Q: How do the law enforcement folks treat the drug problem?

I don’t think the cops per say have a lot to say about it. I think it is very frustrating for them because they keep arresting the same guy over and over and over again and nothing happens. I ran into a cop about four or five months ago. Because he hadn’t seen me in three years he thought I was in the joint. They don’t see that people get clean and sober because they no longer have contact with them so they just assume we’re in the joint. I think it’s important if in order to build a successful recovery community and have community involvement, I think it has to start, law enforcement has to be a big part of it, and they need to accept and embrace the disease concept and treatment. If you can get law enforcement behind it in the courts and as allies, then the consensus of the general public will follow.

 

Q: What role does race play in society in Portland, or in drugs, the enforcement of laws.

I don’t know that it’s so much race as class. In my experience there’s more white people selling up here than most places I’ve been. But then that could be the ration of minorities to whites, which leads me to suspect it doesn’t matter that drugs are going to prevail. Whatever color of people you’ve got, the addiction always wins. The blacks we do have here are mostly refugees, you don’t have a lot of third generation blacks from New York wanting to move to Maine. We’re a poor state- what’s to draw them?

 

Q: Was there a noticeable difference in the racial composition of the prisons compared to the community?

A lot more white people in prison here because there’s such a difference- such a big ratio.

 

Q: What would be your top priority? What would you do first?

I would illegalize oxycontin and start over. I am not saying that oxycontin itself is a bad thing, but you talk to all these young kids today on heroin and they all started on oxycontin- how did they get it? It’s because of the regulation and how it is prescribed- we need to take a look at it.

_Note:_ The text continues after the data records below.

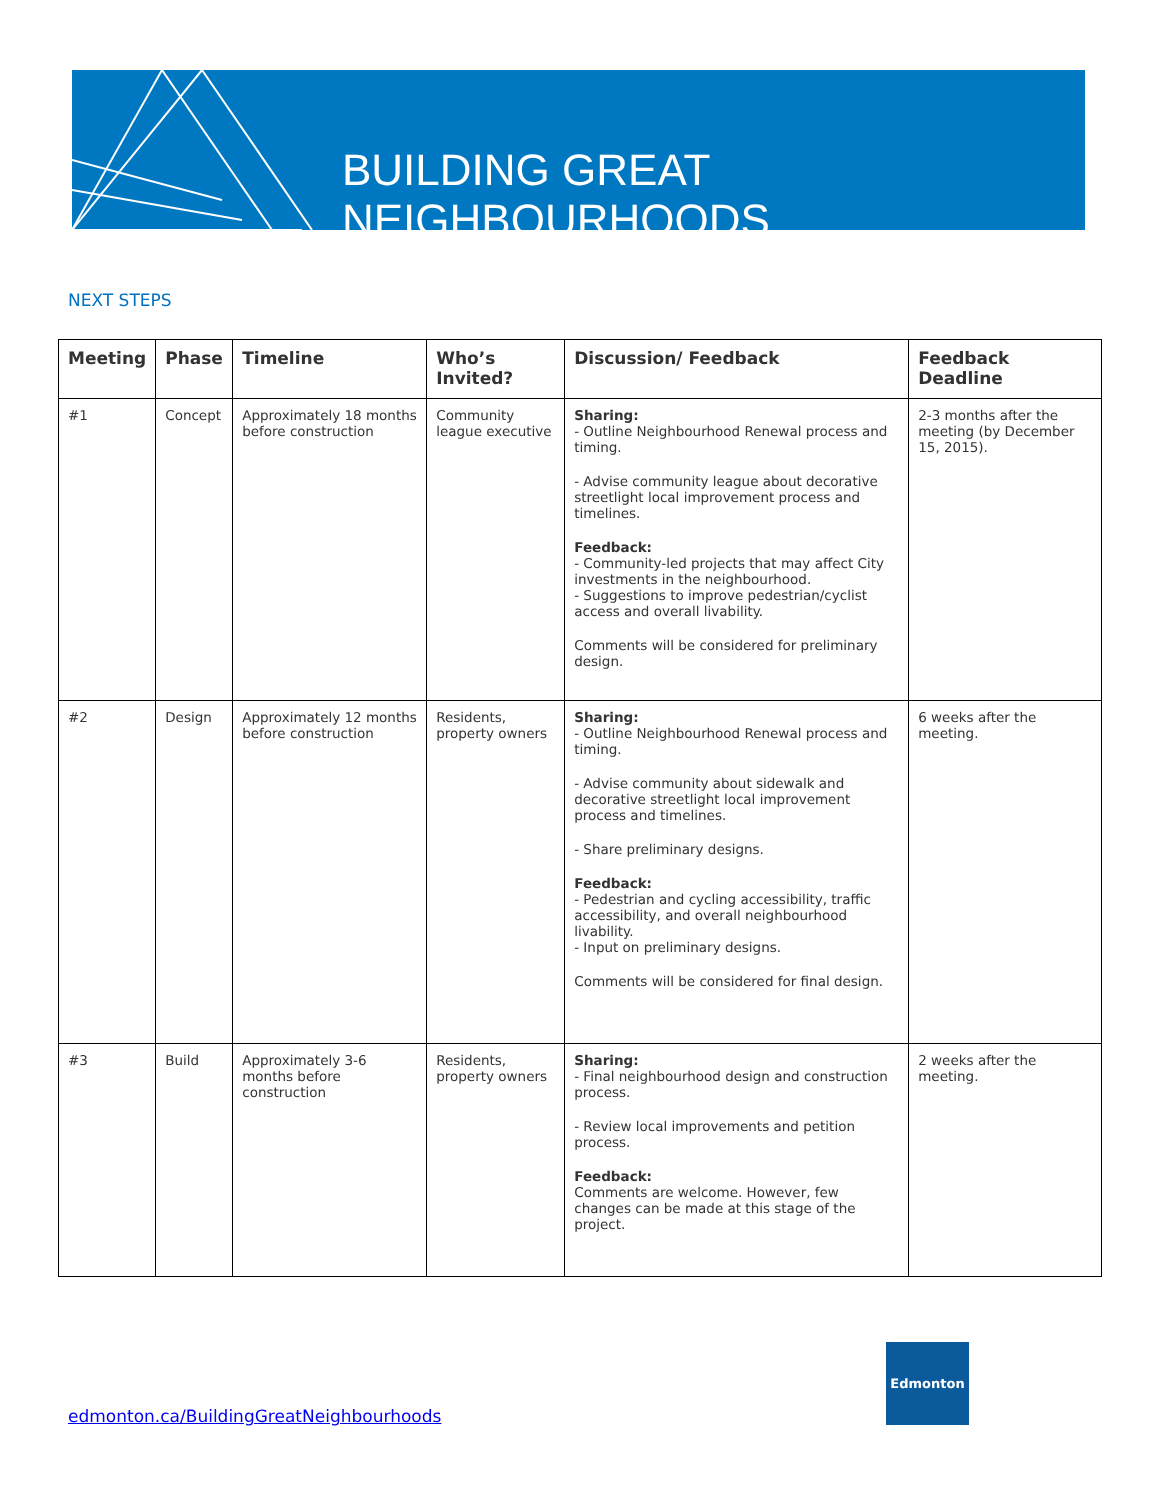BUILDING GREAT NEIGHBOURHOODS
NEXT STEPS
| Meeting | Phase | Timeline | Who’s Invited? | Discussion/ Feedback | Feedback Deadline |
| --- | --- | --- | --- | --- | --- |
| #1 | Concept | Approximately 18 months before construction | Community league executive | Sharing: - Outline Neighbourhood Renewal process and timing. - Advise community league about decorative streetlight local improvement process and timelines. Feedback: - Community-led projects that may affect City investments in the neighbourhood. - Suggestions to improve pedestrian/cyclist access and overall livability. Comments will be considered for preliminary design. | 2-3 months after the meeting (by December 15, 2015). |
| #2 | Design | Approximately 12 months before construction | Residents, property owners | Sharing: - Outline Neighbourhood Renewal process and timing. - Advise community about sidewalk and decorative streetlight local improvement process and timelines. - Share preliminary designs. Feedback: - Pedestrian and cycling accessibility, traffic accessibility, and overall neighbourhood livability. - Input on preliminary designs. Comments will be considered for final design. | 6 weeks after the meeting. |
| #3 | Build | Approximately 3-6 months before construction | Residents, property owners | Sharing: - Final neighbourhood design and construction process. - Review local improvements and petition process. Feedback: Comments are welcome. However, few changes can be made at this stage of the project. | 2 weeks after the meeting. |
edmonton.ca/BuildingGreatNeighbourhoods
Edmonton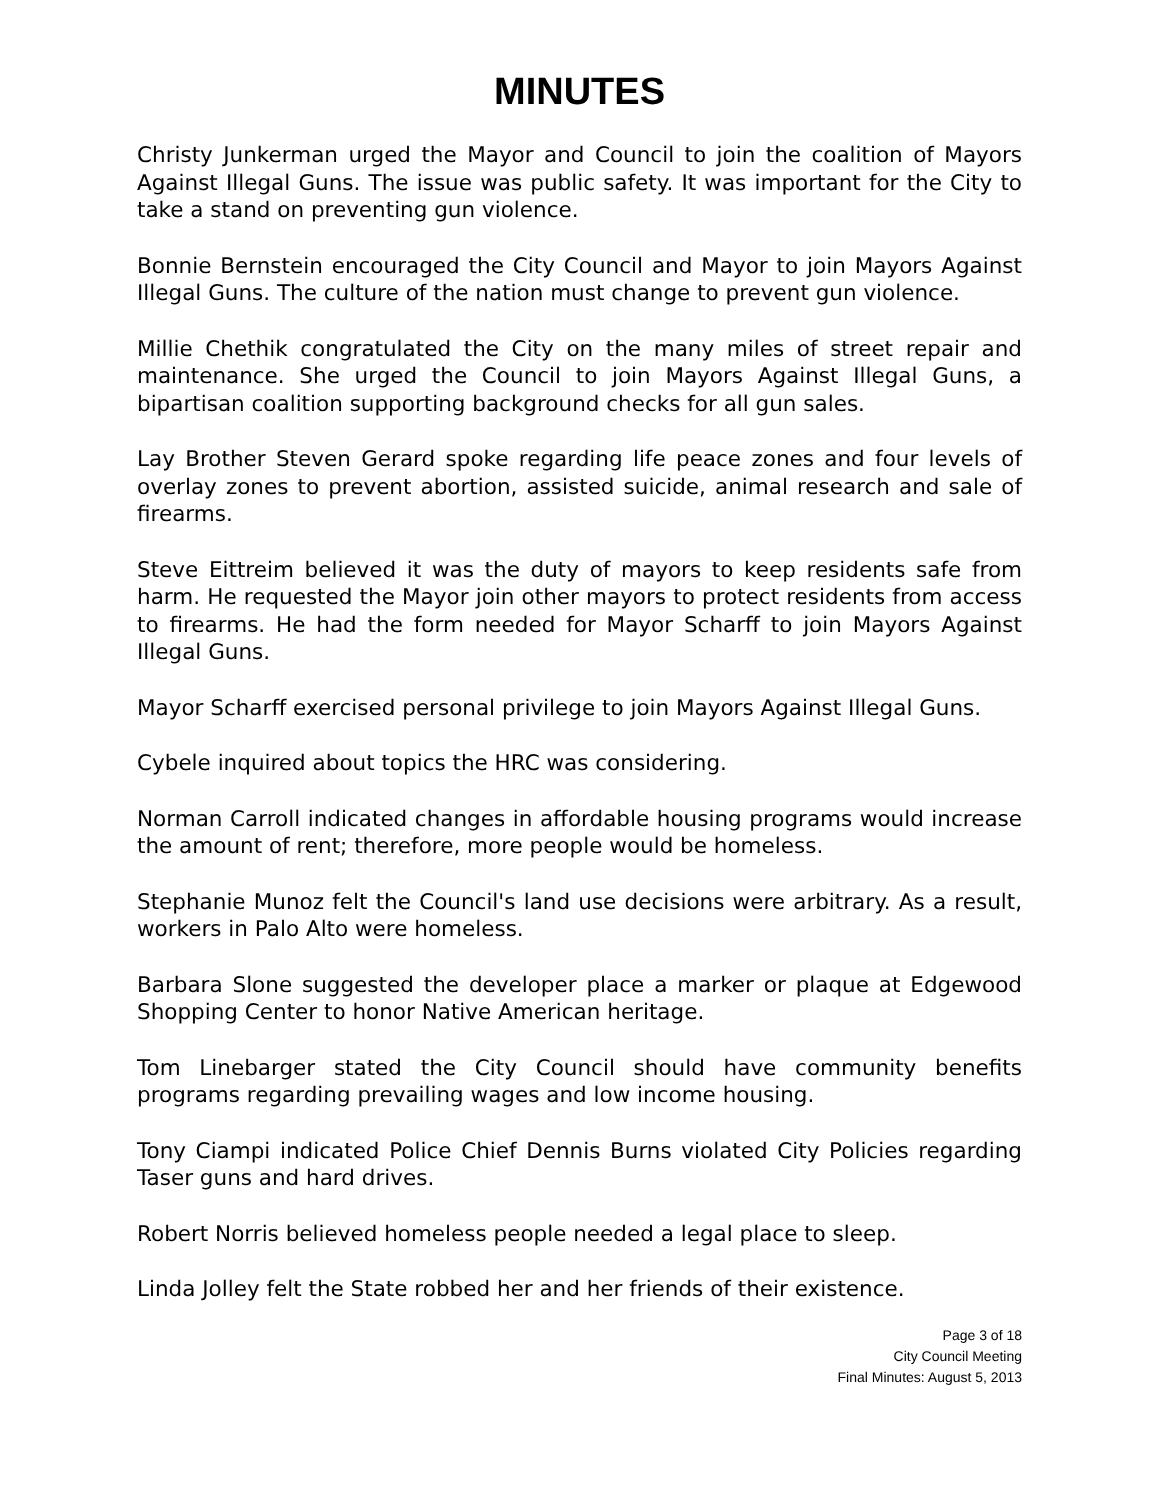MINUTES
Christy Junkerman urged the Mayor and Council to join the coalition of Mayors Against Illegal Guns. The issue was public safety. It was important for the City to take a stand on preventing gun violence.
Bonnie Bernstein encouraged the City Council and Mayor to join Mayors Against Illegal Guns. The culture of the nation must change to prevent gun violence.
Millie Chethik congratulated the City on the many miles of street repair and maintenance. She urged the Council to join Mayors Against Illegal Guns, a bipartisan coalition supporting background checks for all gun sales.
Lay Brother Steven Gerard spoke regarding life peace zones and four levels of overlay zones to prevent abortion, assisted suicide, animal research and sale of firearms.
Steve Eittreim believed it was the duty of mayors to keep residents safe from harm. He requested the Mayor join other mayors to protect residents from access to firearms. He had the form needed for Mayor Scharff to join Mayors Against Illegal Guns.
Mayor Scharff exercised personal privilege to join Mayors Against Illegal Guns.
Cybele inquired about topics the HRC was considering.
Norman Carroll indicated changes in affordable housing programs would increase the amount of rent; therefore, more people would be homeless.
Stephanie Munoz felt the Council's land use decisions were arbitrary. As a result, workers in Palo Alto were homeless.
Barbara Slone suggested the developer place a marker or plaque at Edgewood Shopping Center to honor Native American heritage.
Tom Linebarger stated the City Council should have community benefits programs regarding prevailing wages and low income housing.
Tony Ciampi indicated Police Chief Dennis Burns violated City Policies regarding Taser guns and hard drives.
Robert Norris believed homeless people needed a legal place to sleep.
Linda Jolley felt the State robbed her and her friends of their existence.
Page 3 of 18
City Council Meeting
Final Minutes: August 5, 2013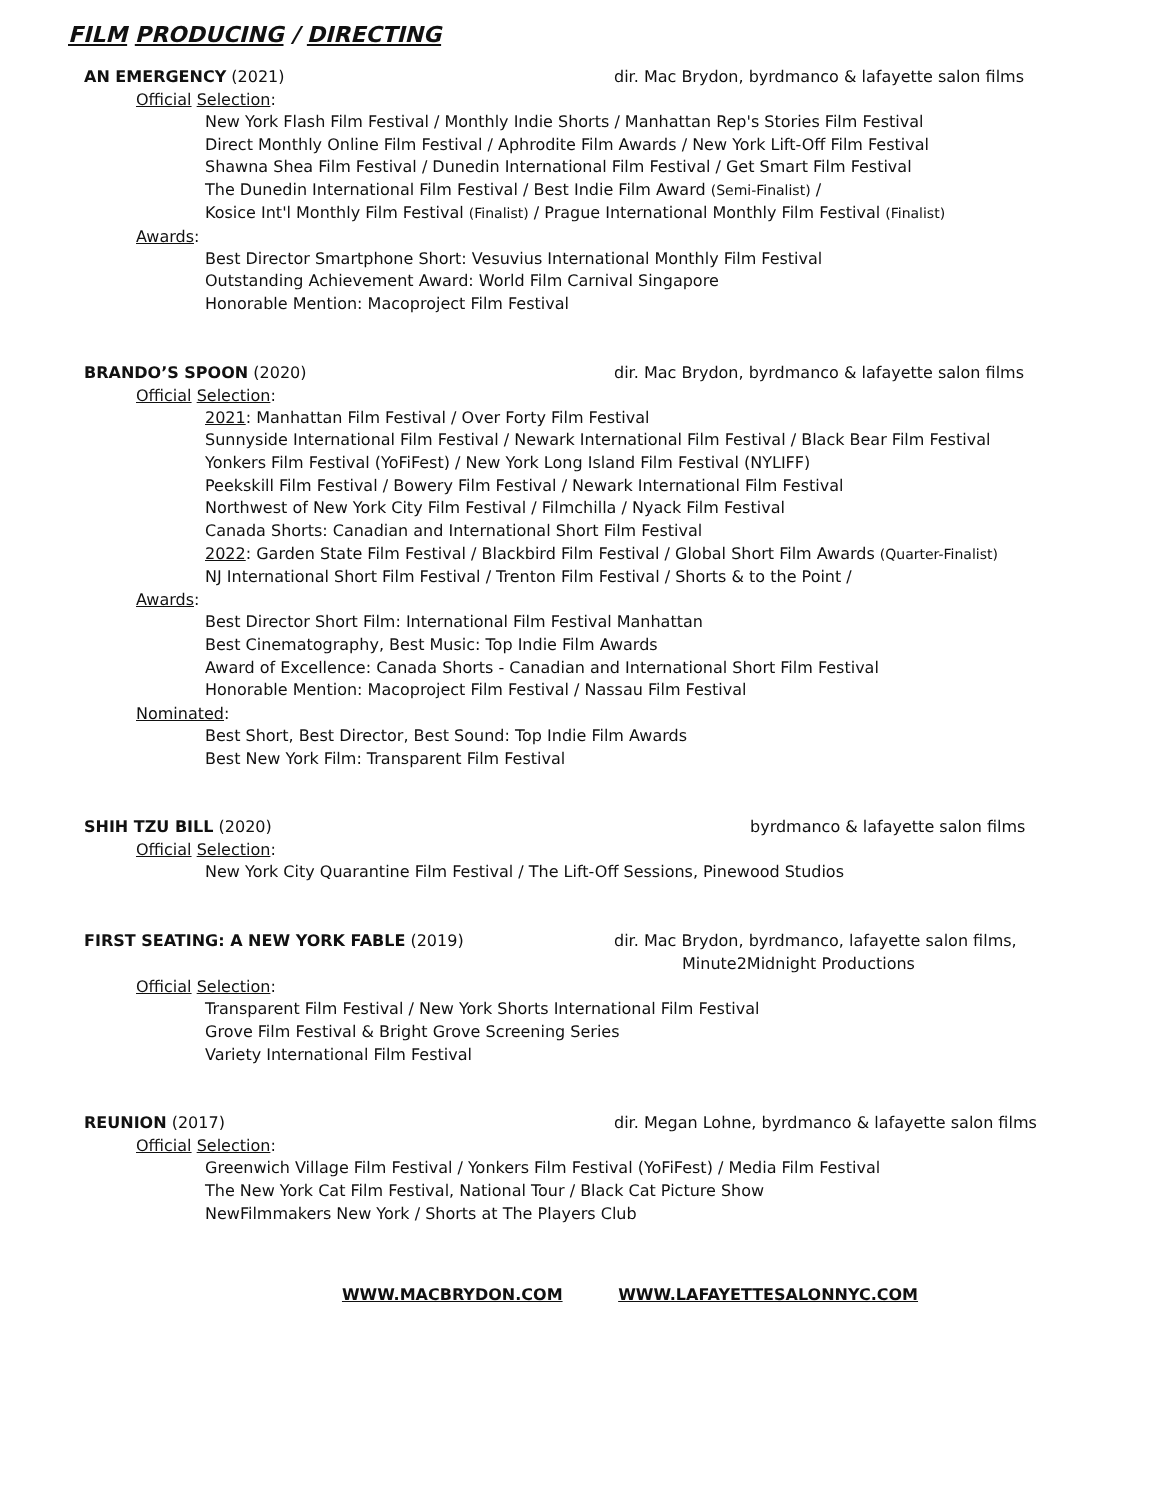FILM PRODUCING / DIRECTING
AN EMERGENCY (2021) dir. Mac Brydon, byrdmanco & lafayette salon films
Official Selection:
New York Flash Film Festival / Monthly Indie Shorts / Manhattan Rep's Stories Film Festival
Direct Monthly Online Film Festival / Aphrodite Film Awards / New York Lift-Off Film Festival
Shawna Shea Film Festival / Dunedin International Film Festival / Get Smart Film Festival
The Dunedin International Film Festival / Best Indie Film Award (Semi-Finalist) /
Kosice Int'l Monthly Film Festival (Finalist) / Prague International Monthly Film Festival (Finalist)
Awards:
Best Director Smartphone Short: Vesuvius International Monthly Film Festival
Outstanding Achievement Award: World Film Carnival Singapore
Honorable Mention: Macoproject Film Festival
BRANDO’S SPOON (2020) dir. Mac Brydon, byrdmanco & lafayette salon films
Official Selection:
2021: Manhattan Film Festival / Over Forty Film Festival
Sunnyside International Film Festival / Newark International Film Festival / Black Bear Film Festival
Yonkers Film Festival (YoFiFest) / New York Long Island Film Festival (NYLIFF)
Peekskill Film Festival / Bowery Film Festival / Newark International Film Festival
Northwest of New York City Film Festival / Filmchilla / Nyack Film Festival
Canada Shorts: Canadian and International Short Film Festival
2022: Garden State Film Festival / Blackbird Film Festival / Global Short Film Awards (Quarter-Finalist)
NJ International Short Film Festival / Trenton Film Festival / Shorts & to the Point /
Awards:
Best Director Short Film: International Film Festival Manhattan
Best Cinematography, Best Music: Top Indie Film Awards
Award of Excellence: Canada Shorts - Canadian and International Short Film Festival
Honorable Mention: Macoproject Film Festival / Nassau Film Festival
Nominated:
Best Short, Best Director, Best Sound: Top Indie Film Awards
Best New York Film: Transparent Film Festival
SHIH TZU BILL (2020) byrdmanco & lafayette salon films
Official Selection:
New York City Quarantine Film Festival / The Lift-Off Sessions, Pinewood Studios
FIRST SEATING: A NEW YORK FABLE (2019) dir. Mac Brydon, byrdmanco, lafayette salon films,
Minute2Midnight Productions
Official Selection:
Transparent Film Festival / New York Shorts International Film Festival
Grove Film Festival & Bright Grove Screening Series
Variety International Film Festival
REUNION (2017) dir. Megan Lohne, byrdmanco & lafayette salon films
Official Selection:
Greenwich Village Film Festival / Yonkers Film Festival (YoFiFest) / Media Film Festival
The New York Cat Film Festival, National Tour / Black Cat Picture Show
NewFilmmakers New York / Shorts at The Players Club
WWW.MACBRYDON.COM WWW.LAFAYETTESALONNYC.COM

Then, once you’ve got that opiate addiction, and that supply of oxycontin runs out, your going to shoot dope. You’re not going to sit there dope sick. It’s supply and demand.

 

Q: When did oxycontin become a problem?

Within the last five or six years it’s really gotten out of control. At least that’s when I noticed it.

We refer to Washington County as the “Land of Contin.” The whole tribe of Native Americans up there has been wiped out by oxycontins. If you are going to prescribe oxycontins, you might as well just open up heroin clinics. It has it’s place as a pain medication, but the risks…

 

Q: Why do you think opiate addiction is such a problem out here?

The level of education and so many remote areas- kids experiment out of boredom. And the problem with opiates- they cure everything.